Exercise details:
Copy the records word for word, starting at their first line and ending at the line that contains "Write the **kern encoding of this score.". Include both of those lines.

Material for the task:
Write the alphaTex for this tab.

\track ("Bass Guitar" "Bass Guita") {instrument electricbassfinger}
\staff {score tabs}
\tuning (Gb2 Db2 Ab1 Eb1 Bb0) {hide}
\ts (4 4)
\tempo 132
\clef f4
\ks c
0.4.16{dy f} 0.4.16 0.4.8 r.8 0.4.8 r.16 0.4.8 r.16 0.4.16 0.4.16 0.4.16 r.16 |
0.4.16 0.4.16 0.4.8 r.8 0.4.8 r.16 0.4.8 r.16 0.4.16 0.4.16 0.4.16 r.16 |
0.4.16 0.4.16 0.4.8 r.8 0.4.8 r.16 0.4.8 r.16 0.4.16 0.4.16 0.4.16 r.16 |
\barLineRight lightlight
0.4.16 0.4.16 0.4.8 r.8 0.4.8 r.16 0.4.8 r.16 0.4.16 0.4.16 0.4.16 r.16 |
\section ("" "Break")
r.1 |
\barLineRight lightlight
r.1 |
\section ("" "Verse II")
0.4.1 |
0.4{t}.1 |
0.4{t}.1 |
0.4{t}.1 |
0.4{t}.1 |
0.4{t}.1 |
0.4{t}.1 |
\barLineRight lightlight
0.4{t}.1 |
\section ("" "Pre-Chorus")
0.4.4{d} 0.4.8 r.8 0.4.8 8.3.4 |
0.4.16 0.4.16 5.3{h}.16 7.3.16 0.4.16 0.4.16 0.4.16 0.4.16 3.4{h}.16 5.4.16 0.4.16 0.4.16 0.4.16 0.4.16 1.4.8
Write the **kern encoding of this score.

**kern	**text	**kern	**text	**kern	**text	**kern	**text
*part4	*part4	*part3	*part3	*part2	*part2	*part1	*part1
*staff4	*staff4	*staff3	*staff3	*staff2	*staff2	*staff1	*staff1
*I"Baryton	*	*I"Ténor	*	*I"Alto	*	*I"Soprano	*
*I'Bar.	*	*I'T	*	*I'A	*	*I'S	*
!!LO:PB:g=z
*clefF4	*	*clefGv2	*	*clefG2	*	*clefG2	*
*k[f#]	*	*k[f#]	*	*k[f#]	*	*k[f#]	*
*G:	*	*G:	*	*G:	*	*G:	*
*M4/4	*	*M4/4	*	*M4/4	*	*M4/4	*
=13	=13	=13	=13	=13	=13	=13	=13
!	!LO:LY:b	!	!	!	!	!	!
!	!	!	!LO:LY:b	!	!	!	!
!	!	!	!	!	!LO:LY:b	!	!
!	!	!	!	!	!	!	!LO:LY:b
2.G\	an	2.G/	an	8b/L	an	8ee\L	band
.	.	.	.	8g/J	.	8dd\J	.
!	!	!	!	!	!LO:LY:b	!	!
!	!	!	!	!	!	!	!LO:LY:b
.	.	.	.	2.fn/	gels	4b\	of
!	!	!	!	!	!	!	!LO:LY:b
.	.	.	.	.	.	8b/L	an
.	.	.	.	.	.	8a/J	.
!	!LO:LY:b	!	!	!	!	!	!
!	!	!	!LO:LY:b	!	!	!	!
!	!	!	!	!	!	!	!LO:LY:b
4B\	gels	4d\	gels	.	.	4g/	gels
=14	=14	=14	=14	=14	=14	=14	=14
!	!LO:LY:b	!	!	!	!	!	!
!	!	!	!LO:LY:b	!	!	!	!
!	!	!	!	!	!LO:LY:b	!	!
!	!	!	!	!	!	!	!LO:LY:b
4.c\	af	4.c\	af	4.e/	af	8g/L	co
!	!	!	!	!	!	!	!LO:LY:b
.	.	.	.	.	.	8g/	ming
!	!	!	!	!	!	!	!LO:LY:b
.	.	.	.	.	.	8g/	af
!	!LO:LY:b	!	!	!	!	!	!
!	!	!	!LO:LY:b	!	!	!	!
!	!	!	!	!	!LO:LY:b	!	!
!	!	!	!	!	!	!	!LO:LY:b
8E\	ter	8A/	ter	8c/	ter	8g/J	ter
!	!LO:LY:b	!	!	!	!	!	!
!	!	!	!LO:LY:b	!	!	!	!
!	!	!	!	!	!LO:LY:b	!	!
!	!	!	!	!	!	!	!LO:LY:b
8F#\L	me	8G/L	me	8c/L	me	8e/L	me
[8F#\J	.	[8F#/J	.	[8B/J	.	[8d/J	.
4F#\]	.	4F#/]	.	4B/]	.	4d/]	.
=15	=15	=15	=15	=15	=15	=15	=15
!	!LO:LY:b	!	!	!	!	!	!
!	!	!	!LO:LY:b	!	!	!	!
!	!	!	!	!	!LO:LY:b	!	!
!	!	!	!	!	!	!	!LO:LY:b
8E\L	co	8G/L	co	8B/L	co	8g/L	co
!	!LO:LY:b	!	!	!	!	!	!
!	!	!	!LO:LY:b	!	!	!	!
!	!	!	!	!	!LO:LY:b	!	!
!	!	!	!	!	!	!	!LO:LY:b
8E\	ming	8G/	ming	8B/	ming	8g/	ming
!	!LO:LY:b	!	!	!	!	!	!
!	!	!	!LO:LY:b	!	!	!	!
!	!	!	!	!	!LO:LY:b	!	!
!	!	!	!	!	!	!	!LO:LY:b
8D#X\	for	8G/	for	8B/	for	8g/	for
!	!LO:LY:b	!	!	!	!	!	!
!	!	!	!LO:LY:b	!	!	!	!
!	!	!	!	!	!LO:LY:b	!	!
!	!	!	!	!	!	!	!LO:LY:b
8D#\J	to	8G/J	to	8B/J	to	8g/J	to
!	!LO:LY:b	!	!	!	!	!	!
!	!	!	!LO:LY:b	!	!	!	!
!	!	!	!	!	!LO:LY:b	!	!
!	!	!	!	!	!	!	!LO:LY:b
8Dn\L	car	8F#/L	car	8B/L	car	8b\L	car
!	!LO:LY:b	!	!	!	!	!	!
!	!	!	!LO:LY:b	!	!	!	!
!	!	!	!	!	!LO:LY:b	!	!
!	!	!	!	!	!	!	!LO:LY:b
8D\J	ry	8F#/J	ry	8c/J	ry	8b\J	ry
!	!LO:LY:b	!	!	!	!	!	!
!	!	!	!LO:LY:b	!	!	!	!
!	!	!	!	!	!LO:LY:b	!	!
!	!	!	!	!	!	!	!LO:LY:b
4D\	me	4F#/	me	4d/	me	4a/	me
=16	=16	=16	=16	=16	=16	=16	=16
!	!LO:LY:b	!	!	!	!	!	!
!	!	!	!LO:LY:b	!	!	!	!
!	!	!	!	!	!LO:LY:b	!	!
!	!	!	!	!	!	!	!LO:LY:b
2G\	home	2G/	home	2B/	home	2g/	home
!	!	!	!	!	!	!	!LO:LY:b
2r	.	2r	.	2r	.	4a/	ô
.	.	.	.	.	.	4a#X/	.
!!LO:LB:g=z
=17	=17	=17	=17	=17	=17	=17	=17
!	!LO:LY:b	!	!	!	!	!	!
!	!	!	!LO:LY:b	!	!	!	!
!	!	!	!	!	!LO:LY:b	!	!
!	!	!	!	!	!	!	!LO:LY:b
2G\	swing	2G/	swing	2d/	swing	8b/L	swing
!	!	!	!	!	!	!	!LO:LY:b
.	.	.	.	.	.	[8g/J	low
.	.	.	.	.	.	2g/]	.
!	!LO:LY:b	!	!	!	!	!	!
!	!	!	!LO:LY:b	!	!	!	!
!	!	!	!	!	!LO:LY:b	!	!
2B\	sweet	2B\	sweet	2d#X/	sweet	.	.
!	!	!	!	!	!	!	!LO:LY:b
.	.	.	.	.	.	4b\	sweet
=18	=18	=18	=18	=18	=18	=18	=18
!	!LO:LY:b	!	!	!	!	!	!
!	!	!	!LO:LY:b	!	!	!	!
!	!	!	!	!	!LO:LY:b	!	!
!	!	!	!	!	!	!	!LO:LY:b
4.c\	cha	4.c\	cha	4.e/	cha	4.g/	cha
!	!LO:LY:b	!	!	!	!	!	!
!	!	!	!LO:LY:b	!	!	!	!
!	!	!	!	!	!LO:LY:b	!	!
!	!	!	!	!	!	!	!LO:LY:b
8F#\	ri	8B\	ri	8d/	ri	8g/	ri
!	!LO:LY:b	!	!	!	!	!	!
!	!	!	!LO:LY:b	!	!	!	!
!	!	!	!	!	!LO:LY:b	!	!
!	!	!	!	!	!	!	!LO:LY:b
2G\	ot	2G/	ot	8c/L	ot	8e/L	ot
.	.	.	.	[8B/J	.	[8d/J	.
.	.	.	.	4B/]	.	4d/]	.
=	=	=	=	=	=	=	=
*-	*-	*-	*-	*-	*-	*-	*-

Task result:
Write the alphaTex for this tab.

\track ("Bass Guitar" "Bass Guita") {instrument electricbassfinger}
\staff {score tabs}
\tuning (Gb2 Db2 Ab1 Eb1 Bb0) {hide}
\ts (4 4)
\tempo 132
\clef f4
\ks c
0.4.16{dy f} 0.4.16 0.4.8 r.8 0.4.8 r.16 0.4.8 r.16 0.4.16 0.4.16 0.4.16 r.16 |
0.4.16 0.4.16 0.4.8 r.8 0.4.8 r.16 0.4.8 r.16 0.4.16 0.4.16 0.4.16 r.16 |
0.4.16 0.4.16 0.4.8 r.8 0.4.8 r.16 0.4.8 r.16 0.4.16 0.4.16 0.4.16 r.16 |
\barLineRight lightlight
0.4.16 0.4.16 0.4.8 r.8 0.4.8 r.16 0.4.8 r.16 0.4.16 0.4.16 0.4.16 r.16 |
\section ("" "Break")
r.1 |
\barLineRight lightlight
r.1 |
\section ("" "Verse II")
0.4.1 |
0.4{t}.1 |
0.4{t}.1 |
0.4{t}.1 |
0.4{t}.1 |
0.4{t}.1 |
0.4{t}.1 |
\barLineRight lightlight
0.4{t}.1 |
\section ("" "Pre-Chorus")
0.4.4{d} 0.4.8 r.8 0.4.8 8.3.4 |
0.4.16 0.4.16 5.3{h}.16 7.3.16 0.4.16 0.4.16 0.4.16 0.4.16 3.4{h}.16 5.4.16 0.4.16 0.4.16 0.4.16 0.4.16 1.4.8
Write the **kern encoding of this score.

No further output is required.